David Card, perhaps the preeminent practicing academic economist holding a Canadian passport, was here today to give the annual McKenzie lecture, titled, well, "Immigration and Inequality". Fairly interesting. Basically, it argues that high school dropouts and high school grads with no postsecondary are perfect substitutes to employers, and grouping these categories together makes the education profile of immigrants match up with the education profile of Americans. So you do some econometrics and as that hypothesis suggests, American wage inequality is basically unchanged relative to the counterfactual of no immigration. Ungated working paper here.
However, as the guy sitting to my right with a zillion AERs kept gossiping to me about during the speech, the identification strategy wasn't being bought into all that much. Basically, it revolved around using the past history of immigrants to migrate to ethnic enclaves to IV for the supplies of different skill levels of labour with wages on the left hand side, since presumably immigration responds to economic opportunity, i.e. wages.

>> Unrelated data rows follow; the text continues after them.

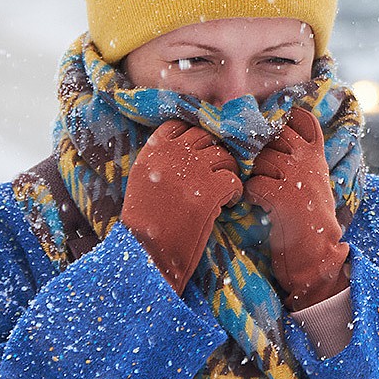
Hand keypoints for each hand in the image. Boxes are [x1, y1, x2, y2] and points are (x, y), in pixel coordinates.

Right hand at [121, 120, 241, 294]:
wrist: (145, 253)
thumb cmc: (144, 225)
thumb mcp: (143, 183)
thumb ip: (161, 161)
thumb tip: (189, 150)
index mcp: (152, 152)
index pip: (180, 125)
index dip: (195, 137)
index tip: (202, 152)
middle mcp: (171, 155)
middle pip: (205, 137)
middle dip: (215, 153)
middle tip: (218, 172)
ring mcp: (191, 171)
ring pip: (224, 156)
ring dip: (229, 171)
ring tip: (224, 190)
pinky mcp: (209, 191)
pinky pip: (234, 180)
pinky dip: (235, 192)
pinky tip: (228, 204)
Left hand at [245, 107, 348, 310]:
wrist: (318, 256)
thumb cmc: (308, 220)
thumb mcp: (312, 182)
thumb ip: (297, 159)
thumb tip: (266, 140)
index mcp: (316, 155)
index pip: (302, 118)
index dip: (282, 119)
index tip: (270, 131)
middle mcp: (308, 161)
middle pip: (273, 134)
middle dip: (258, 148)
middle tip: (254, 168)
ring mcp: (297, 177)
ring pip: (259, 159)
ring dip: (251, 174)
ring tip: (256, 192)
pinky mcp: (284, 197)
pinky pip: (253, 184)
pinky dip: (248, 195)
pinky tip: (254, 205)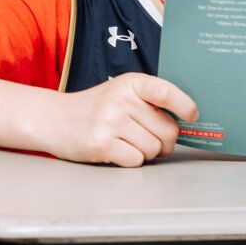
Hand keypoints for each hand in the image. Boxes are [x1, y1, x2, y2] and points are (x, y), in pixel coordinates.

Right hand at [40, 73, 197, 166]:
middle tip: (148, 138)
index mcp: (130, 83)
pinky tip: (115, 150)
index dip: (185, 106)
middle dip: (164, 142)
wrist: (53, 119)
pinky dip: (130, 160)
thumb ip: (150, 103)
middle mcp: (120, 99)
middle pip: (168, 131)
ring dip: (146, 152)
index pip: (167, 92)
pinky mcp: (101, 144)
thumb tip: (187, 124)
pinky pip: (136, 161)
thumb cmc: (95, 109)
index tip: (192, 116)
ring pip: (154, 149)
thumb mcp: (121, 93)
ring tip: (126, 142)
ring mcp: (110, 121)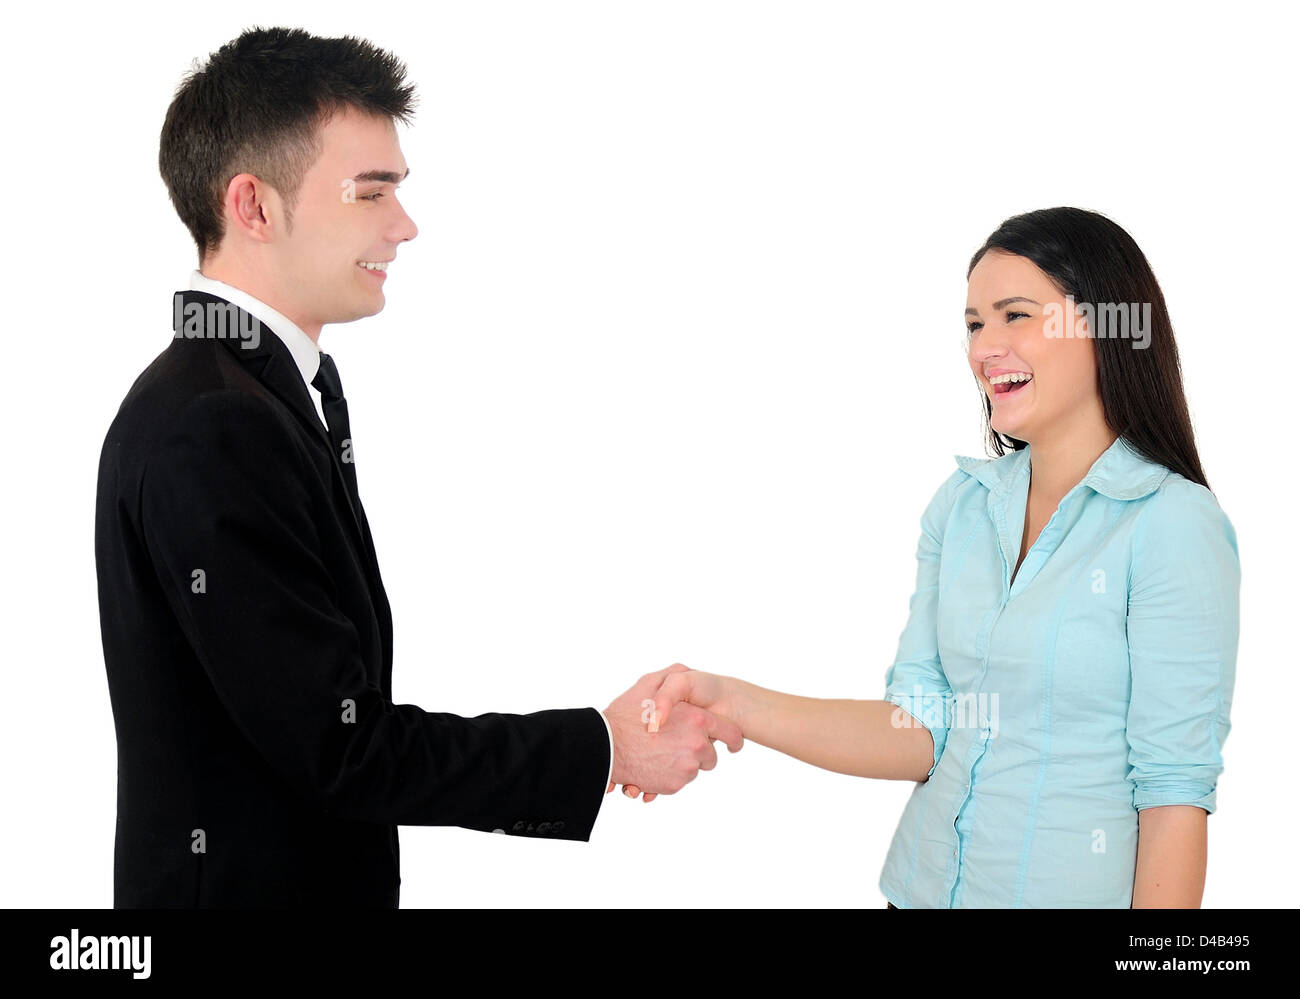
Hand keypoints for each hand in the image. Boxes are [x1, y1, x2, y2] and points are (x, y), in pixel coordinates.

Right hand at [603, 664, 742, 802]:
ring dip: (681, 764)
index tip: (733, 744)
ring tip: (658, 754)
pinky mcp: (674, 785)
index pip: (731, 733)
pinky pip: (678, 782)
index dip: (733, 739)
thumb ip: (674, 675)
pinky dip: (667, 777)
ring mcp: (687, 767)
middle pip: (711, 756)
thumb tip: (688, 673)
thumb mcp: (649, 683)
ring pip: (693, 769)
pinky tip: (651, 765)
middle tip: (676, 745)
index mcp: (697, 719)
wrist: (605, 746)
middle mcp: (697, 744)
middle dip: (698, 752)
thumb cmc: (625, 715)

Anyway, it was nice to get to a seminar. Hausman gave a talk last Friday that I slipped into as well, extremely authoritative in front of an audience. I hear he's vicious from the audience. Next year should bring a lot more of these things, I'll probably be at all the macro bits. I'll talk about courses for next fall post-exams, which start Monday and end the next Monday.
POSTSCRIPT: No disrespect to David Card, but the most memorable part of the presentation was watching two 20-something graduate students muck with the control panel for the lights unsuccessfully, prompting 90-year-old Lionel McKenzie to come down to the floor and set the lights perfectly in approximately two seconds. Pretty good.